Ethical risks in AI and data analytics
At the core of this customer-centric transformation lies technology. While AI and Data analytics offer significant opportunities for insurers to better understand and meet the needs of their customers, they also introduce complex ethical challenges. As mentioned above, the rise of highly personalized pricing models also raises concerns about affordability, particularly for those deemed high-risk.
The European Insurance and Occupational Pensions Authority (EIOPA) has been proactive in developing ethical frameworks to address these risks. One of the main concerns is algorithmic bias, where AI-based pricing and risk assessment algorithms could inadvertently disadvantage certain customer groups based on incomplete or biased data sets. This could lead to unfair treatment, where individuals are charged higher premiums or denied coverage due to factors beyond their control. To address this, insurers may need to decide between augmented underwriting, where human judgment is combined with AI insights to ensure fairness, and algorithmic underwriting, which relies solely on automated processes.

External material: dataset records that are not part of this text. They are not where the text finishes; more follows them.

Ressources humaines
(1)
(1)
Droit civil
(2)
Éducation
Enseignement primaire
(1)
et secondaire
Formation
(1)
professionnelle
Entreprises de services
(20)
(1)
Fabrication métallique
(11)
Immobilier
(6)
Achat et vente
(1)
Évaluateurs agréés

To mitigate these risks, the "Human-in-the-Loop" principle plays a crucial role, ensuring that human oversight remains a key part of AI decision-making processes. By involving human experts in critical stages of AI-driven decisions, insurers can ensure that the final outcomes are fair, transparent, and ethical, helping to prevent biases.

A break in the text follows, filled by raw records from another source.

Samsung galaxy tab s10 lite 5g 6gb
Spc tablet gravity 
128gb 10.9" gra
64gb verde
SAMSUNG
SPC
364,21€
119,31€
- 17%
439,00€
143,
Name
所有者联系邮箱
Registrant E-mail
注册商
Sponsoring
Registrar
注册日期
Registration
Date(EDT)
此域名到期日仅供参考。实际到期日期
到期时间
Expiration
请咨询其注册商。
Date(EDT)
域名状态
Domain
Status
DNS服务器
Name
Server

Privacy concerns are also paramount. Advanced technologies, such as behavioral insurance and AI-driven products, rely on monitoring customers' actions, from driving habits to lifestyle choices. This can raise serious concerns about privacy. Even when customers give their consent for data collection, it does not necessarily eliminate the discomfort people might feel when all their actions are tracked, and this ongoing tension could undermine trust in insurance providers.

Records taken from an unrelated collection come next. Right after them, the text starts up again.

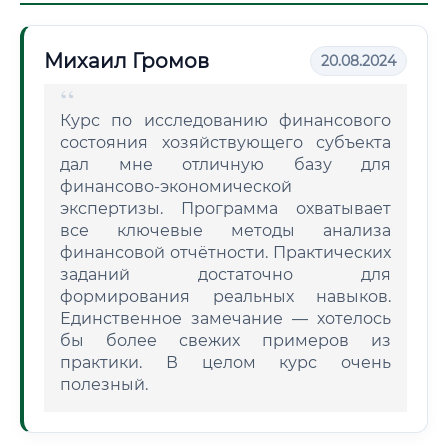
Михаил Громов
20.08.2024
Курс по исследованию финансового
состояния хозяйствующего субъекта
дал мне отличную базу для
финансово-экономической
экспертизы. Программа охватывает
все ключевые методы анализа
финансовой отчётности. Практических
заданий достаточно для
формирования реальных навыков.
Единственное замечание — хотелось
бы более свежих примеров из
практики. В целом курс очень
полезный.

This creates a delicate balance for insurers, who must ensure that data collection is not only transparent and consensual but also respectful of customers' sense of autonomy and privacy.
Vincent Vankerkoven - Insurance Sector Lead at TriFinance
Regulatory efforts, such as the European Commission’s Financial Data Access (FIDA) proposal, that was introduced in June 2023, are crucial in - among other things - establishing responsible frameworks for managing customer data in non-life insurance products while protecting consumers from privacy violations and financial exclusion. Life insurance products have been deliberately excluded, as the draft proposal highlights concerns that data sharing in this area could lead to significant risks of financial exclusion, especially if it results in overly strict or discriminatory underwriting practices. The unintended consequence of such measures would be the creation of barriers that prevent certain individuals from accessing essential coverage—an outcome no one wants to see materialize.